Avoir un hobby pourrait aider à combattre la dépression

Avoir un hobby pourrait aider à combattre la dépression.
Avoir un hobby pourrait aider à combattre la dépression. - © Maskot - Getty Images/Maskot

De nouvelles recherches au Royaume-Uni ont révélé que le fait de pratiquer un hobby pouvait réduire le risque de développer une dépression et aider ceux qui souffrent d’une période de dépression à se rétablir.

Réalisée par des chercheurs de l’University College London, l'étude a porté sur 8780 adultes âgés de 50 ans et plus qui ont été évalués tous les deux ans de 2004/5 à 2016/17. Au début de l’étude, 71,9% des participants ont déclaré avoir un hobby et 15,6% étaient en dépression.

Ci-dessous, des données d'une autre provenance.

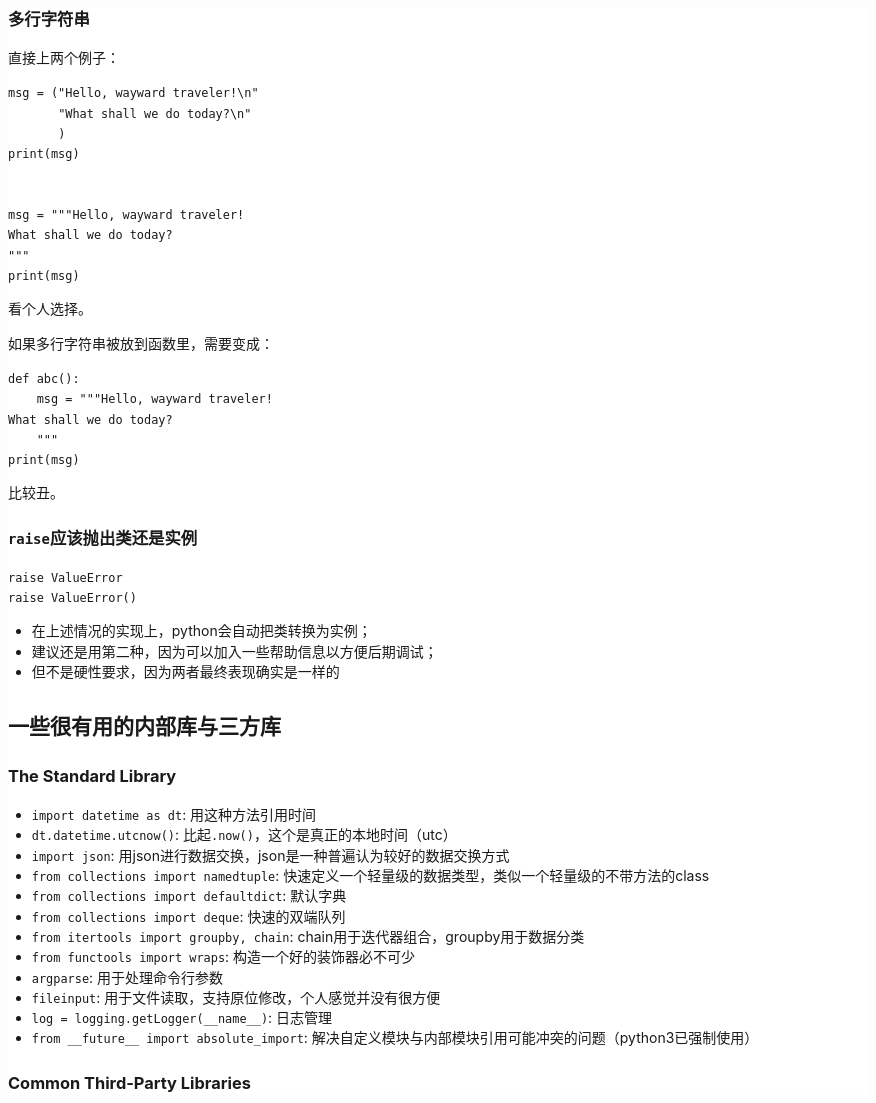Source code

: ### 多行字符串

直接上两个例子：

	msg = ("Hello, wayward traveler!\n"
	       "What shall we do today?\n"
	       )
	print(msg)
	

	msg = """Hello, wayward traveler!
	What shall we do today?
	"""
	print(msg)

看个人选择。

如果多行字符串被放到函数里，需要变成：

	def abc():
		msg = """Hello, wayward traveler!
	What shall we do today?
		"""
	print(msg)

比较丑。

### `raise`应该抛出类还是实例

	raise ValueError
	raise ValueError()

- 在上述情况的实现上，python会自动把类转换为实例；
- 建议还是用第二种，因为可以加入一些帮助信息以方便后期调试；
- 但不是硬性要求，因为两者最终表现确实是一样的

## 一些很有用的内部库与三方库

### The Standard Library

- `import datetime as dt`: 用这种方法引用时间
- `dt.datetime.utcnow()`: 比起`.now()`，这个是真正的本地时间（utc）
- `import json`: 用json进行数据交换，json是一种普遍认为较好的数据交换方式
- `from collections import namedtuple`: 快速定义一个轻量级的数据类型，类似一个轻量级的不带方法的class
- `from collections import defaultdict`: 默认字典
- `from collections import deque`: 快速的双端队列
- `from itertools import groupby, chain`: chain用于迭代器组合，groupby用于数据分类
- `from functools import wraps`: 构造一个好的装饰器必不可少
- `argparse`: 用于处理命令行参数
- `fileinput`: 用于文件读取，支持原位修改，个人感觉并没有很方便
- `log = logging.getLogger(__name__)`: 日志管理
- `from __future__ import absolute_import`: 解决自定义模块与内部模块引用可能冲突的问题（python3已强制使用）

### Common Third-Party Libraries

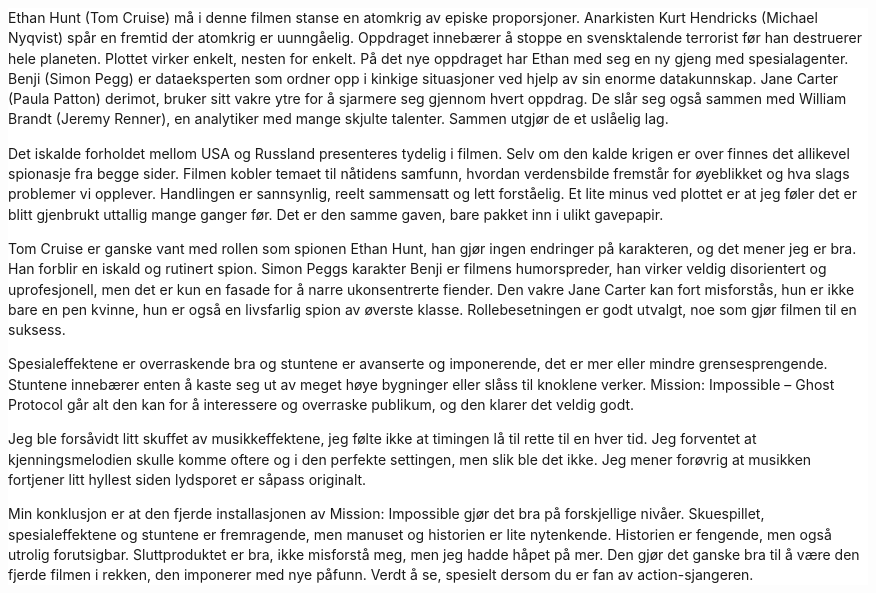 Ethan Hunt (Tom Cruise) må i denne filmen stanse en atomkrig av episke proporsjoner. Anarkisten Kurt Hendricks (Michael Nyqvist) spår en fremtid der atomkrig er uunngåelig. Oppdraget innebærer å stoppe en svensktalende terrorist før han destruerer hele planeten. Plottet virker enkelt, nesten for enkelt. På det nye oppdraget har Ethan med seg en ny gjeng med spesialagenter. Benji (Simon Pegg) er dataeksperten som ordner opp i kinkige situasjoner ved hjelp av sin enorme datakunnskap. Jane Carter (Paula Patton) derimot, bruker sitt vakre ytre for å sjarmere seg gjennom hvert oppdrag. De slår seg også sammen med William Brandt (Jeremy Renner), en analytiker med mange skjulte talenter. Sammen utgjør de et uslåelig lag.

Det iskalde forholdet mellom USA og Russland presenteres tydelig i filmen. Selv om den kalde krigen er over finnes det allikevel spionasje fra begge sider. Filmen kobler temaet til nåtidens samfunn, hvordan verdensbilde fremstår for øyeblikket og hva slags problemer vi opplever. Handlingen er sannsynlig, reelt sammensatt og lett forståelig. Et lite minus ved plottet er at jeg føler det er blitt gjenbrukt uttallig mange ganger før. Det er den samme gaven, bare pakket inn i ulikt gavepapir.

Tom Cruise er ganske vant med rollen som spionen Ethan Hunt, han gjør ingen endringer på karakteren, og det mener jeg er bra. Han forblir en iskald og rutinert spion. Simon Peggs karakter Benji er filmens humorspreder, han virker veldig disorientert og uprofesjonell, men det er kun en fasade for å narre ukonsentrerte fiender. Den vakre Jane Carter kan fort misforstås, hun er ikke bare en pen kvinne, hun er også en livsfarlig spion av øverste klasse. Rollebesetningen er godt utvalgt, noe som gjør filmen til en suksess.

Spesialeffektene er overraskende bra og stuntene er avanserte og imponerende, det er mer eller mindre grensesprengende. Stuntene innebærer enten å kaste seg ut av meget høye bygninger eller slåss til knoklene verker. Mission: Impossible – Ghost Protocol går alt den kan for å interessere og overraske publikum, og den klarer det veldig godt.

Jeg ble forsåvidt litt skuffet av musikkeffektene, jeg følte ikke at timingen lå til rette til en hver tid. Jeg forventet at kjenningsmelodien skulle komme oftere og i den perfekte settingen, men slik ble det ikke. Jeg mener forøvrig at musikken fortjener litt hyllest siden lydsporet er såpass originalt.

Min konklusjon er at den fjerde installasjonen av Mission: Impossible gjør det bra på forskjellige nivåer. Skuespillet, spesialeffektene og stuntene er fremragende, men manuset og historien er lite nytenkende. Historien er fengende, men også utrolig forutsigbar. Sluttproduktet er bra, ikke misforstå meg, men jeg hadde håpet på mer. Den gjør det ganske bra til å være den fjerde filmen i rekken, den imponerer med nye påfunn. Verdt å se, spesielt dersom du er fan av action-sjangeren.
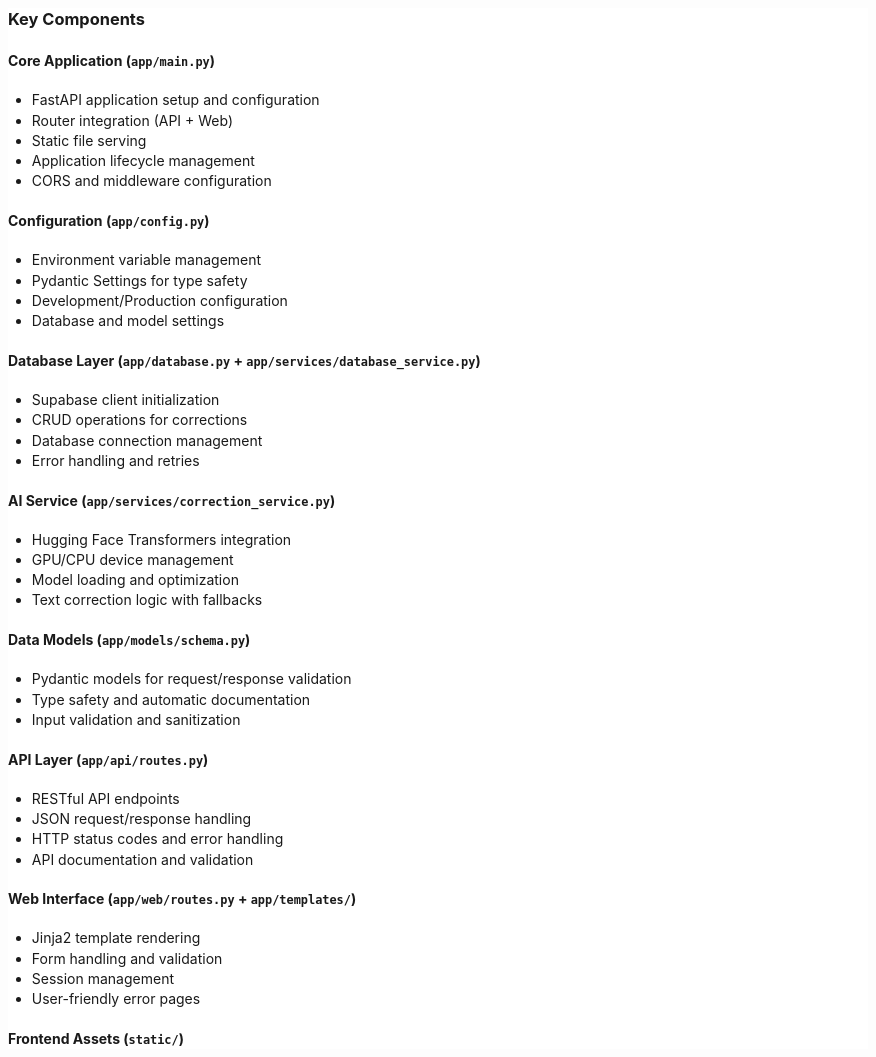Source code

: ### Key Components

#### **Core Application (`app/main.py`)**

- FastAPI application setup and configuration
- Router integration (API + Web)
- Static file serving
- Application lifecycle management
- CORS and middleware configuration

#### **Configuration (`app/config.py`)**

- Environment variable management
- Pydantic Settings for type safety
- Development/Production configuration
- Database and model settings

#### **Database Layer (`app/database.py` + `app/services/database_service.py`)**

- Supabase client initialization
- CRUD operations for corrections
- Database connection management
- Error handling and retries

#### **AI Service (`app/services/correction_service.py`)**

- Hugging Face Transformers integration
- GPU/CPU device management
- Model loading and optimization
- Text correction logic with fallbacks

#### **Data Models (`app/models/schema.py`)**

- Pydantic models for request/response validation
- Type safety and automatic documentation
- Input validation and sanitization

#### **API Layer (`app/api/routes.py`)**

- RESTful API endpoints
- JSON request/response handling
- HTTP status codes and error handling
- API documentation and validation

#### **Web Interface (`app/web/routes.py` + `app/templates/`)**

- Jinja2 template rendering
- Form handling and validation
- Session management
- User-friendly error pages

#### **Frontend Assets (`static/`)**
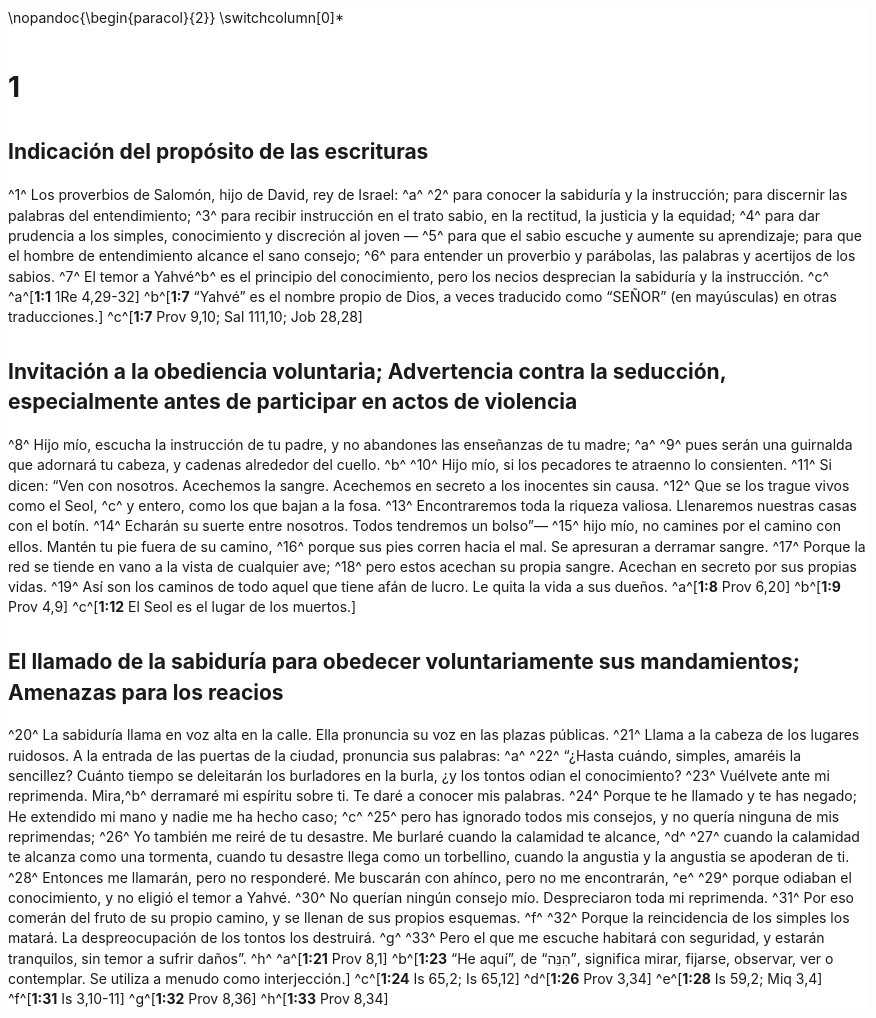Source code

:  \nopandoc{\begin{paracol}{2}}
\switchcolumn[0]*

# 1
## Indicación del propósito de las escrituras
^1^ Los proverbios de Salomón, hijo de David, rey de Israel: ^a^ ^2^ para conocer la sabiduría y la instrucción; para discernir las palabras del entendimiento; ^3^ para recibir instrucción en el trato sabio, en la rectitud, la justicia y la equidad; ^4^ para dar prudencia a los simples, conocimiento y discreción al joven — ^5^ para que el sabio escuche y aumente su aprendizaje; para que el hombre de entendimiento alcance el sano consejo; ^6^ para entender un proverbio y parábolas, las palabras y acertijos de los sabios. ^7^ El temor a Yahvé^b^ es el principio del conocimiento, pero los necios desprecian la sabiduría y la instrucción. ^c^
^a^[**1:1** 1Re 4,29-32] ^b^[**1:7** “Yahvé” es el nombre propio de Dios, a veces traducido como “SEÑOR” (en mayúsculas) en otras traducciones.] ^c^[**1:7** Prov 9,10; Sal 111,10; Job 28,28]

## Invitación a la obediencia voluntaria; Advertencia contra la seducción, especialmente antes de participar en actos de violencia
^8^ Hijo mío, escucha la instrucción de tu padre, y no abandones las enseñanzas de tu madre; ^a^ ^9^ pues serán una guirnalda que adornará tu cabeza, y cadenas alrededor del cuello. ^b^ ^10^ Hijo mío, si los pecadores te atraenno lo consienten. ^11^ Si dicen: “Ven con nosotros. Acechemos la sangre. Acechemos en secreto a los inocentes sin causa. ^12^ Que se los trague vivos como el Seol, ^c^ y entero, como los que bajan a la fosa. ^13^ Encontraremos toda la riqueza valiosa. Llenaremos nuestras casas con el botín. ^14^ Echarán su suerte entre nosotros. Todos tendremos un bolso”— ^15^ hijo mío, no camines por el camino con ellos. Mantén tu pie fuera de su camino, ^16^ porque sus pies corren hacia el mal. Se apresuran a derramar sangre. ^17^ Porque la red se tiende en vano a la vista de cualquier ave; ^18^ pero estos acechan su propia sangre. Acechan en secreto por sus propias vidas. ^19^ Así son los caminos de todo aquel que tiene afán de lucro. Le quita la vida a sus dueños.
^a^[**1:8** Prov 6,20] ^b^[**1:9** Prov 4,9] ^c^[**1:12** El Seol es el lugar de los muertos.]

## El llamado de la sabiduría para obedecer voluntariamente sus mandamientos; Amenazas para los reacios
^20^ La sabiduría llama en voz alta en la calle. Ella pronuncia su voz en las plazas públicas. ^21^ Llama a la cabeza de los lugares ruidosos. A la entrada de las puertas de la ciudad, pronuncia sus palabras: ^a^ ^22^ “¿Hasta cuándo, simples, amaréis la sencillez? Cuánto tiempo se deleitarán los burladores en la burla, ¿y los tontos odian el conocimiento? ^23^ Vuélvete ante mi reprimenda. Mira,^b^ derramaré mi espíritu sobre ti. Te daré a conocer mis palabras. ^24^ Porque te he llamado y te has negado; He extendido mi mano y nadie me ha hecho caso; ^c^ ^25^ pero has ignorado todos mis consejos, y no quería ninguna de mis reprimendas; ^26^ Yo también me reiré de tu desastre. Me burlaré cuando la calamidad te alcance, ^d^ ^27^ cuando la calamidad te alcanza como una tormenta, cuando tu desastre llega como un torbellino, cuando la angustia y la angustia se apoderan de ti. ^28^ Entonces me llamarán, pero no responderé. Me buscarán con ahínco, pero no me encontrarán, ^e^ ^29^ porque odiaban el conocimiento, y no eligió el temor a Yahvé. ^30^ No querían ningún consejo mío. Despreciaron toda mi reprimenda. ^31^ Por eso comerán del fruto de su propio camino, y se llenan de sus propios esquemas. ^f^ ^32^ Porque la reincidencia de los simples los matará. La despreocupación de los tontos los destruirá. ^g^ ^33^ Pero el que me escuche habitará con seguridad, y estarán tranquilos, sin temor a sufrir daños”. ^h^
^a^[**1:21** Prov 8,1] ^b^[**1:23** “He aquí”, de “הִנֵּה”, significa mirar, fijarse, observar, ver o contemplar. Se utiliza a menudo como interjección.] ^c^[**1:24** Is 65,2; Is 65,12] ^d^[**1:26** Prov 3,34] ^e^[**1:28** Is 59,2; Miq 3,4] ^f^[**1:31** Is 3,10-11] ^g^[**1:32** Prov 8,36] ^h^[**1:33** Prov 8,34]
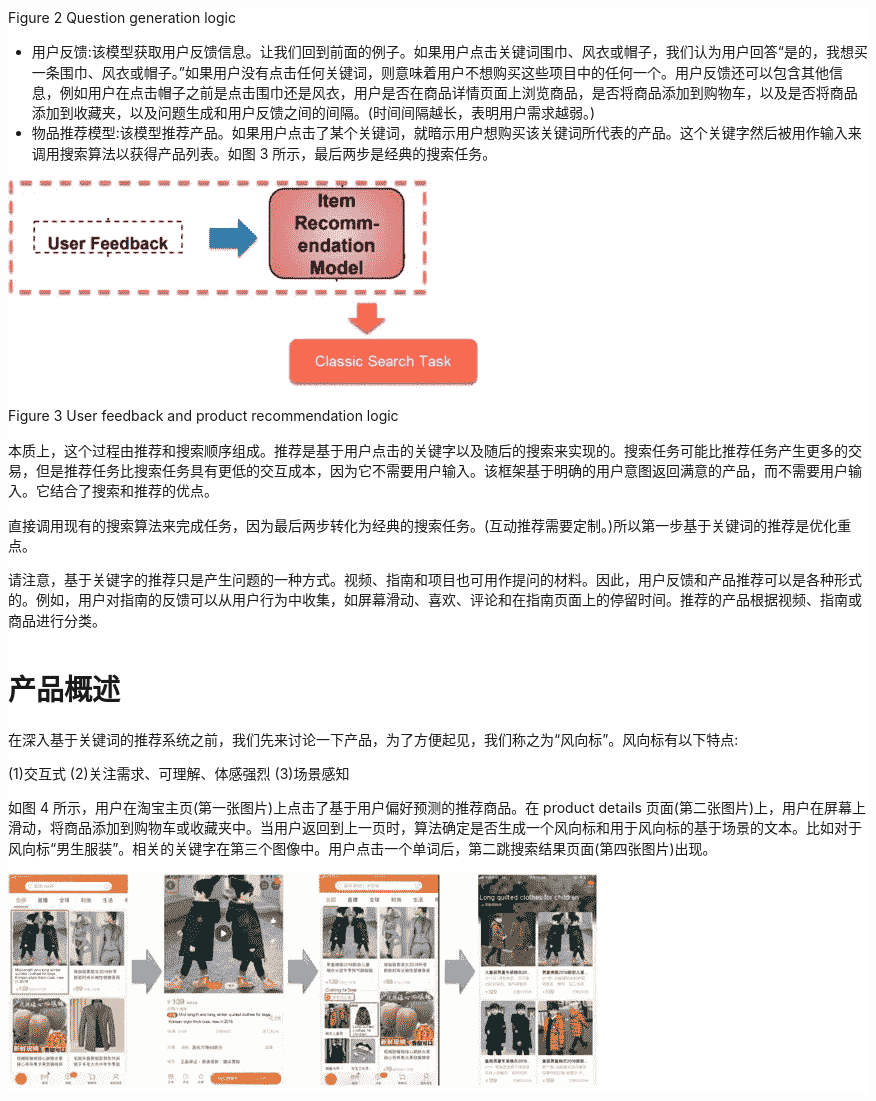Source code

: Figure 2 Question generation logic

*   用户反馈:该模型获取用户反馈信息。让我们回到前面的例子。如果用户点击关键词围巾、风衣或帽子，我们认为用户回答“是的，我想买一条围巾、风衣或帽子。”如果用户没有点击任何关键词，则意味着用户不想购买这些项目中的任何一个。用户反馈还可以包含其他信息，例如用户在点击帽子之前是点击围巾还是风衣，用户是否在商品详情页面上浏览商品，是否将商品添加到购物车，以及是否将商品添加到收藏夹，以及问题生成和用户反馈之间的间隔。(时间间隔越长，表明用户需求越弱。)
*   物品推荐模型:该模型推荐产品。如果用户点击了某个关键词，就暗示用户想购买该关键词所代表的产品。这个关键字然后被用作输入来调用搜索算法以获得产品列表。如图 3 所示，最后两步是经典的搜索任务。

![](img/48675a5cd9f0440028dc39f238c29937.png)

Figure 3 User feedback and product recommendation logic

本质上，这个过程由推荐和搜索顺序组成。推荐是基于用户点击的关键字以及随后的搜索来实现的。搜索任务可能比推荐任务产生更多的交易，但是推荐任务比搜索任务具有更低的交互成本，因为它不需要用户输入。该框架基于明确的用户意图返回满意的产品，而不需要用户输入。它结合了搜索和推荐的优点。

直接调用现有的搜索算法来完成任务，因为最后两步转化为经典的搜索任务。(互动推荐需要定制。)所以第一步基于关键词的推荐是优化重点。

请注意，基于关键字的推荐只是产生问题的一种方式。视频、指南和项目也可用作提问的材料。因此，用户反馈和产品推荐可以是各种形式的。例如，用户对指南的反馈可以从用户行为中收集，如屏幕滑动、喜欢、评论和在指南页面上的停留时间。推荐的产品根据视频、指南或商品进行分类。

# 产品概述

在深入基于关键词的推荐系统之前，我们先来讨论一下产品，为了方便起见，我们称之为“风向标”。风向标有以下特点:

(1)交互式
(2)关注需求、可理解、体感强烈
(3)场景感知

如图 4 所示，用户在淘宝主页(第一张图片)上点击了基于用户偏好预测的推荐商品。在 product details 页面(第二张图片)上，用户在屏幕上滑动，将商品添加到购物车或收藏夹中。当用户返回到上一页时，算法确定是否生成一个风向标和用于风向标的基于场景的文本。比如对于风向标“男生服装”。相关的关键字在第三个图像中。用户点击一个单词后，第二跳搜索结果页面(第四张图片)出现。

![](img/5eeeb8a22a5f78fc07376855083288e5.png)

Les chercheurs ont découvert qu'au cours de l'étude, le fait de pratiquer un hobby semblait être lié à une diminution de 30% du risque de dépression et une diminution significative des symptômes dépressifs. Les résultats se sont avérés cohérents chez les patients souffrant de dépression au début de l'étude mais également chez les patients en bonne santé mentale.

Des bénéfices spectaculaires à titre préventif ou curatif

Une analyse approfondie des participants qui n’avaient ni dépression ni hobby au début de l’étude a montré que le fait de pratiquer un hobby était associé à une réduction de 32% des risques de développer une dépression.

Pour ceux qui souffraient de dépression et qui n’avaient pas de hobby, en commencer un améliorait les symptômes dépressifs et à 272% de chances de plus de se remettre de cette dépression.

Les chercheurs affirment que les résultats soutiennent l’idée de "prescription sociale", qui encourage les patients à s’engager dans des activités tels que la musique, le dessin, l’artisanat comme la couture, la menuiserie, les collections ou la création de maquettes, qui peuvent offrir une chance d’être créatif, de s’exprimer et de se détendre.

Bien qu’ils n’aient pas évalué si les participants participaient à des passe-temps avec d’autres personnes, les chercheurs affirment que leurs analyses ont systématiquement montré que les résultats positifs étaient indépendants de toute interaction sociale avec les autres. Cependant, ils ajoutent que de nouvelles enquêtes pourraient révéler si les hobbys sociaux ont un effet encore plus fort.